2015 First Quarter Financial Summary
(unaudited)

                       
In millions of Euros, except per share data IFRS     Non-IFRS
            Change     Change in cc*           Change     Change in cc*
Q1 Total Revenue     651.5     30%     17%     665.1     32%     19%
Q1 Software Revenue     578.2     29%     16%     591.0     31%     18%
Q1 Services and other revenue     73.3     39%     27%     74.1     41%     29%
Q1 Operating Margin     17.0%                 25.8%            
Q1 EPS     0.27     29%           0.43     18%      
                                     
In millions of Euros IFRS     Non-IFRS
      Q1 2015     Q1 2014     Change in cc*     Q1 2015     Q1 2014     Change in cc*
Americas     197.4     138.4     18%     204.3     138.4     23%
Europe     282.5     231.6     16%     287.0     232.1     18%
Asia     171.6     132.3     17%     173.8     132.3     18%

*In constant currencies

 
  • IFRS total revenue increased 17% on software revenue growth of 16% and services and other revenue growth of 27%. On a non-IFRS basis, total revenue increased 19%, on software revenue growth of 18% and services and other revenue growth of 29%. (All growth rates in constant currencies.)
  • The Company experienced solid new business activity in multiple industries, most notably Transportation & Mobility, Industrial Equipment, Marine & Offshore, Life Sciences, CPG and Energy, Process & Utilities.
  • On an organic basis, the Company has seen a progressive strengthening of its revenue results over the last four quarters, led by improved new licenses revenue dynamic.
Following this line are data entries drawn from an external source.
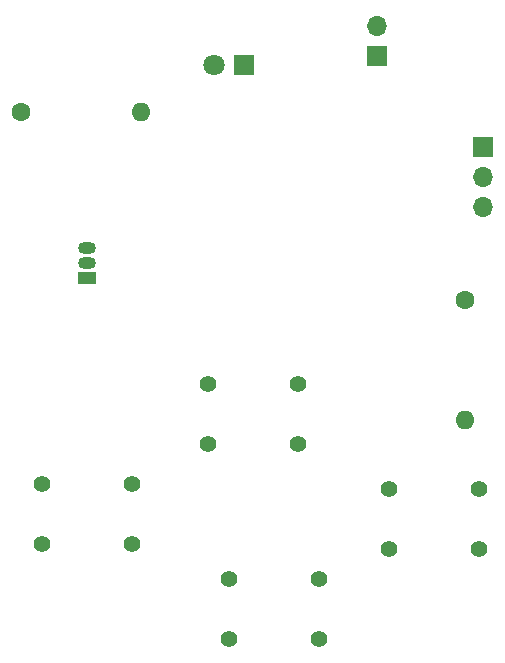
<source format=gbs>
G04 #@! TF.GenerationSoftware,KiCad,Pcbnew,8.0.1*
G04 #@! TF.CreationDate,2024-05-12T13:49:03-04:00*
G04 #@! TF.ProjectId,recyclobot,72656379-636c-46f6-926f-742e6b696361,rev?*
G04 #@! TF.SameCoordinates,Original*
G04 #@! TF.FileFunction,Soldermask,Bot*
G04 #@! TF.FilePolarity,Negative*
%FSLAX46Y46*%
G04 Gerber Fmt 4.6, Leading zero omitted, Abs format (unit mm)*
G04 Created by KiCad (PCBNEW 8.0.1) date 2024-05-12 13:49:03*
%MOMM*%
%LPD*%
G01*
G04 APERTURE LIST*
%ADD10R,1.700000X1.700000*%
%ADD11O,1.700000X1.700000*%
%ADD12R,1.500000X1.050000*%
%ADD13O,1.500000X1.050000*%
%ADD14C,1.397000*%
%ADD15O,1.600000X1.600000*%
%ADD16C,1.600000*%
%ADD17R,1.800000X1.800000*%
%ADD18C,1.800000*%
G04 APERTURE END LIST*
D10*
X174000000Y-75420000D03*
D11*
X174000000Y-77960000D03*
X174000000Y-80500000D03*
D10*
X165000000Y-67725000D03*
D11*
X165000000Y-65185000D03*
D12*
X140500000Y-86500000D03*
D13*
X140500000Y-85230000D03*
X140500000Y-83960000D03*
D14*
X166000000Y-104420000D03*
X173620000Y-104420000D03*
X166000000Y-109500000D03*
X173620000Y-109500000D03*
X150690000Y-95460000D03*
X158310000Y-95460000D03*
X150690000Y-100540000D03*
X158310000Y-100540000D03*
X152500000Y-112000000D03*
X160120000Y-112000000D03*
X152500000Y-117080000D03*
X160120000Y-117080000D03*
X136690000Y-103960000D03*
X144310000Y-103960000D03*
X136690000Y-109040000D03*
X144310000Y-109040000D03*
D15*
X145080000Y-72500000D03*
D16*
X134920000Y-72500000D03*
X172500000Y-88420000D03*
D15*
X172500000Y-98580000D03*
D17*
X153775000Y-68500000D03*
D18*
X151235000Y-68500000D03*
M02*

</source>
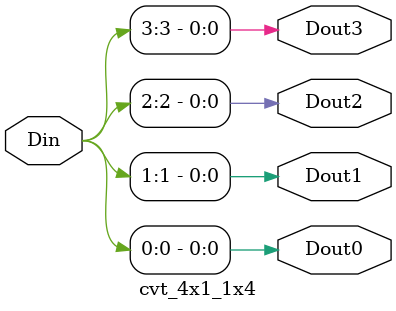
<source format=v>


module cvt_4x1_1x4(
	Din,
	Dout0,
	Dout1,
	Dout2,
	Dout3
);


input wire	[3:0] Din;
output wire	Dout0;
output wire	Dout1;
output wire	Dout2;
output wire	Dout3;


assign	Dout0 = Din[0];
assign	Dout1 = Din[1];
assign	Dout2 = Din[2];
assign	Dout3 = Din[3];




endmodule

</source>
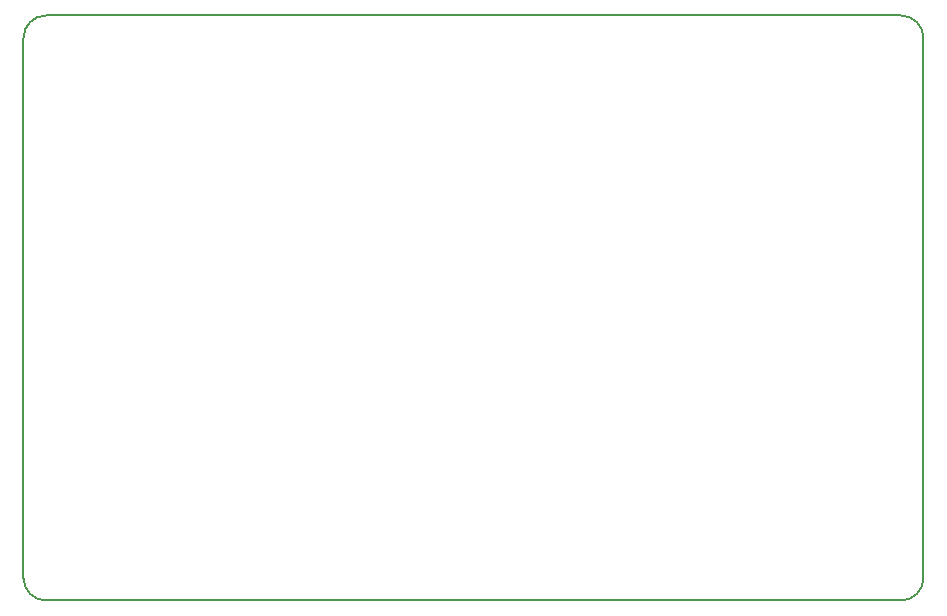
<source format=gm1>
G04 #@! TF.FileFunction,Profile,NP*
%FSLAX46Y46*%
G04 Gerber Fmt 4.6, Leading zero omitted, Abs format (unit mm)*
G04 Created by KiCad (PCBNEW 4.0.6) date 04/13/17 11:48:46*
%MOMM*%
%LPD*%
G01*
G04 APERTURE LIST*
%ADD10C,0.150000*%
G04 APERTURE END LIST*
D10*
X116840000Y-108585000D02*
X116840000Y-62865000D01*
X191135000Y-110490000D02*
X118745000Y-110490000D01*
X193040000Y-62865000D02*
X193040000Y-108585000D01*
X118745000Y-60960000D02*
X191135000Y-60960000D01*
X193040000Y-62865000D02*
G75*
G03X191135000Y-60960000I-1905000J0D01*
G01*
X191135000Y-110490000D02*
G75*
G03X193040000Y-108585000I0J1905000D01*
G01*
X116840000Y-108585000D02*
G75*
G03X118745000Y-110490000I1905000J0D01*
G01*
X118745000Y-60960000D02*
G75*
G03X116840000Y-62865000I0J-1905000D01*
G01*
M02*

</source>
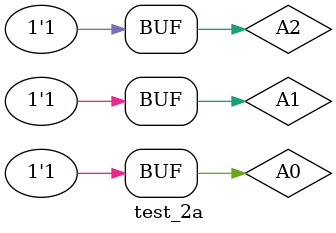
<source format=v>
`timescale 1ns / 1ps


module test_2a;

	// Inputs
	reg A0;
	reg A1;
	reg A2;

	// Outputs
	wire [7:0] led;

	// Instantiate the Unit Under Test (UUT)
	lab5_2a uut (
		.A0(A0), 
		.A1(A1), 
		.A2(A2), 
		.led(led)
	);

	initial begin
		// Initialize Inputs
		A0 = 0;
		A1 = 0;
		A2 = 0;
		// Add stimulus here
		#100;
		A0 = 1;
		A1 = 0;
		A2 = 0;
				#100;
		A0 = 0;
		A1 = 1;
		A2 = 0;
				#100;
		A0 = 1;
		A1 = 1;
		A2 = 0;
				#100;
		A0 = 0;
		A1 = 0;
		A2 = 1;
				#100;
		A0 = 1;
		A1 = 0;
		A2 = 1;
				#100;
		A0 = 0;
		A1 = 1;
		A2 = 1;
				#100;
		A0 = 1;
		A1 = 1;
		A2 = 1;
	end
      
endmodule


</source>
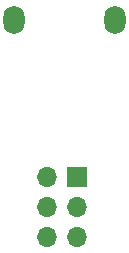
<source format=gbr>
%TF.GenerationSoftware,KiCad,Pcbnew,5.1.10-88a1d61d58~88~ubuntu20.04.1*%
%TF.CreationDate,2021-09-11T09:55:26-04:00*%
%TF.ProjectId,SAO-Alien,53414f2d-416c-4696-956e-2e6b69636164,rev?*%
%TF.SameCoordinates,Original*%
%TF.FileFunction,Soldermask,Top*%
%TF.FilePolarity,Negative*%
%FSLAX46Y46*%
G04 Gerber Fmt 4.6, Leading zero omitted, Abs format (unit mm)*
G04 Created by KiCad (PCBNEW 5.1.10-88a1d61d58~88~ubuntu20.04.1) date 2021-09-11 09:55:26*
%MOMM*%
%LPD*%
G01*
G04 APERTURE LIST*
%ADD10O,1.700000X1.700000*%
%ADD11R,1.700000X1.700000*%
%ADD12O,1.800000X2.400000*%
G04 APERTURE END LIST*
D10*
%TO.C,J1*%
X130606800Y-93705680D03*
X133146800Y-93705680D03*
X130606800Y-91165680D03*
X133146800Y-91165680D03*
X130606800Y-88625680D03*
D11*
X133146800Y-88625680D03*
%TD*%
D12*
%TO.C,D2*%
X136382760Y-75321160D03*
%TD*%
%TO.C,D1*%
X127797560Y-75326240D03*
%TD*%
M02*

</source>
Excluding acquisitions and in constant currencies, non-IFRS total revenue increased 8%, software revenue grew 9% and new licenses revenue rose 14%.
  • From a regional perspective, first quarter non-IFRS revenue in Europe increased 18%, on solid growth in all major countries, and sharply improved results in Southern Europe. In Asia, non-IFRS revenue grew 18% on a strong performance in Korea, well supported by India and Japan. And in the Americas, revenue grew 23% in total with growth in North America offset in part by weaker results in Latin America. (All growth rates in constant currencies.)
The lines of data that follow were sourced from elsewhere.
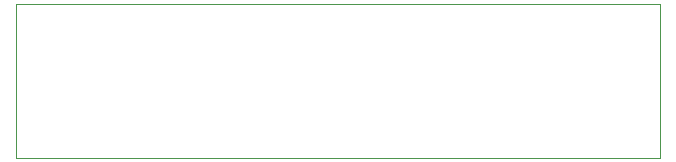
<source format=gbr>
%TF.GenerationSoftware,KiCad,Pcbnew,8.0.2*%
%TF.CreationDate,2024-12-20T20:26:37+01:00*%
%TF.ProjectId,Mk2-relayExtension,4d6b322d-7265-46c6-9179-457874656e73,rev?*%
%TF.SameCoordinates,Original*%
%TF.FileFunction,Profile,NP*%
%FSLAX46Y46*%
G04 Gerber Fmt 4.6, Leading zero omitted, Abs format (unit mm)*
G04 Created by KiCad (PCBNEW 8.0.2) date 2024-12-20 20:26:37*
%MOMM*%
%LPD*%
G01*
G04 APERTURE LIST*
%TA.AperFunction,Profile*%
%ADD10C,0.050000*%
%TD*%
G04 APERTURE END LIST*
D10*
X104500000Y-57000000D02*
X159000000Y-57000000D01*
X159000000Y-70000000D01*
X104500000Y-70000000D01*
X104500000Y-57000000D01*
M02*

</source>
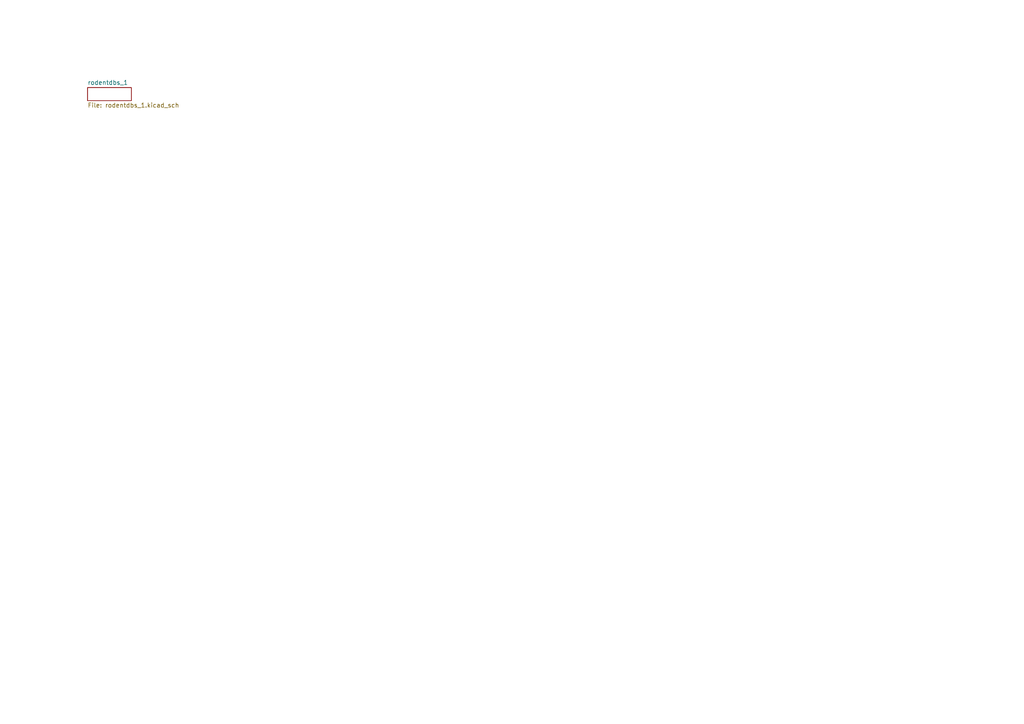
<source format=kicad_sch>
(kicad_sch (version 20230121) (generator eeschema)

  (uuid 7f5fa717-c739-4e15-98aa-821a117d16d9)

  (paper "A4")

  


  (sheet (at 25.4 25.4) (size 12.7 3.81) (fields_autoplaced)
    (stroke (width 0) (type solid))
    (fill (color 0 0 0 0.0000))
    (uuid d514aecd-3625-46d6-87d5-d7d7f3f40dcd)
    (property "Sheetname" "rodentdbs_1" (at 25.4 24.6884 0)
      (effects (font (size 1.27 1.27)) (justify left bottom))
    )
    (property "Sheetfile" "rodentdbs_1.kicad_sch" (at 25.4 29.7946 0)
      (effects (font (size 1.27 1.27)) (justify left top))
    )
    (instances
      (project "rodentdbs"
        (path "/7f5fa717-c739-4e15-98aa-821a117d16d9" (page "1"))
      )
    )
  )

  (sheet_instances
    (path "/" (page "1"))
  )
)

</source>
  • Non-IFRS new licenses revenue increased 24% and non-IFRS recurring software revenue grew 16%, reflecting the addition of acquisitions and solid underlying performance. Recurring software revenue reflected principally growth in maintenance where the Company continued to experience high renewal trends across its software brands. (All growth comparisons are in constant currencies.)
  • By product line, non-IFRS software revenue grew 4% for CATIA and 17% for SOLIDWORKS; ENOVIA software decreased 4%, reflecting a high comparison base. Other software increased 59%, with the addition of the Accelrys and Quintiq acquisitions as well as strong SIMULIA growth. (All growth comparisons are in constant currencies.)
  • IFRS operating income increased 38% to €110.5 million and non-IFRS operating income increased 23% to €171.7 million. The non-IFRS operating margin was 25.8% in the 2015 first quarter compared to 27.7% in the year-ago quarter, reflecting acquisition dilution, offset in part by currency tailwinds and organic operating margin improvement. The 2014 first quarter included a one-time R&D tax credit benefit.
  • The IFRS effective tax rate increased to 36.1% compared to 35.8% in the 2014 first quarter. The non-IFRS effective tax rate was stable at 35.2%, compared to 35.1% in the year-ago quarter.
  • IFRS diluted net income per share increased 29% to €0.27 per share, compared to €0.21 per share on a two-for-one split-adjusted basis in the 2014 first quarter. Non-IFRS diluted net income per share increased 18% to €0.43, compared to €0.37 per share on a two-for-one split-adjusted basis in the year-ago quarter, with a strong increase notwithstanding the favorable impact of the one-time R&D tax credit in the 2014 first quarter.